• _TASKS_
(a) In the message, why do the kvm->srcu readers need the sleepable part?
(b) Transcribe the part of the message that opens with the words containing "1) kvm->irq_srcu is" and closes with "not at all).".

(PASSAGE)

Re: Commit 282d8998e997 (srcu: Prevent expedited GPs and blocking readers from consuming CPU) cause qemu boot slow

From: Paolo Bonzini
Date: Sun Jun 12 2022 - 15:24:02 EST


On 6/12/22 20:49, Paul E. McKenney wrote:

1) kvm->irq_srcu is hardly relying on the "sleepable" part; it has readers
that are very very small, but it needs extremely fast detection of grace
periods; see commit 719d93cd5f5c ("kvm/irqchip: Speed up
KVM_SET_GSI_ROUTING", 2014-05-05) which split it off kvm->srcu. Readers are
not so frequent.

2) kvm->srcu is nastier because there are readers all the time. The
read-side critical section are still short-ish, but they need the sleepable
part because they access user memory.

Which one of these two is in play in this case?

The latter, kvm->srcu; though at boot time both are hammered on quite a bit (and then essentially not at all).

For the one involved it's still pretty rare for readers to sleep, but it cannot be excluded. Most critical sections are short, I'd guess in the thousands of clock cycles but I can add some instrumentation tomorrow (or anyway before Tuesday).

The problem was not internal to SRCU, but rather due to the fact
that kernel live patching (KLP) had problems with the CPU-bound tasks
resulting from repeated synchronize_rcu_expedited() invocations.

I see. Perhaps only add to the back-to-back counter if the synchronize_srcu_expedited() takes longer than a jiffy? This would indirectly check if syncronize_srcu_expedited() readers are actually blocking. KVM uses syncronize_srcu_expedited() because it expects it to take very little (again I'll get hard numbers asap).

Paolo

(End PASSAGE)
(INPUT DATA)

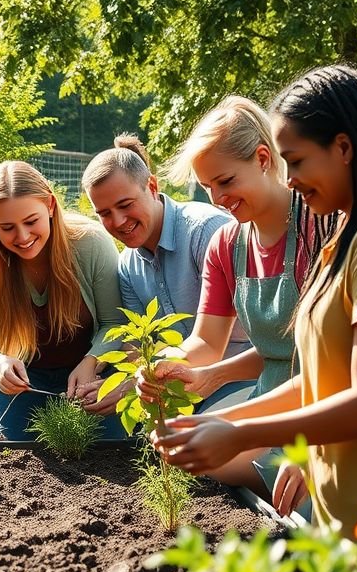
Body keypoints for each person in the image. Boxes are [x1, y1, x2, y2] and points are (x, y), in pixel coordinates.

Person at [145, 65, 357, 540]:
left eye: (298, 161)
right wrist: (218, 419)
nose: (289, 180)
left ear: (344, 149)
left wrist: (241, 435)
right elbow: (324, 379)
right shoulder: (350, 237)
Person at [129, 96, 336, 502]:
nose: (217, 198)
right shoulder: (227, 244)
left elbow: (335, 358)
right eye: (207, 187)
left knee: (316, 499)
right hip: (269, 400)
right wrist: (174, 365)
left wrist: (314, 443)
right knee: (188, 452)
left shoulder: (317, 225)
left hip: (325, 400)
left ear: (263, 159)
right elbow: (207, 342)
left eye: (226, 181)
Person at [80, 135, 252, 414]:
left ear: (151, 185)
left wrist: (133, 386)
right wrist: (121, 384)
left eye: (125, 205)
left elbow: (223, 343)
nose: (118, 221)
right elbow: (137, 343)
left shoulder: (206, 233)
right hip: (177, 388)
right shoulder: (127, 265)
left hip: (240, 380)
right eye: (105, 213)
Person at [0, 161, 125, 441]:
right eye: (7, 227)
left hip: (87, 374)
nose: (23, 237)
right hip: (19, 383)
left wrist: (92, 362)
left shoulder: (91, 244)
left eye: (30, 221)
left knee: (108, 450)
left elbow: (115, 322)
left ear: (50, 205)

(End INPUT DATA)

• _RESPONSES IN ORDER_
(a) Because they access user memory.

(b)
1) kvm->irq_srcu is hardly relying on the "sleepable" part; it has readers
that are very very small, but it needs extremely fast detection of grace
periods; see commit 719d93cd5f5c ("kvm/irqchip: Speed up
KVM_SET_GSI_ROUTING", 2014-05-05) which split it off kvm->srcu. Readers are
not so frequent.

2) kvm->srcu is nastier because there are readers all the time. The
read-side critical section are still short-ish, but they need the sleepable
part because they access user memory.

Which one of these two is in play in this case?

The latter, kvm->srcu; though at boot time both are hammered on quite a bit (and then essentially not at all).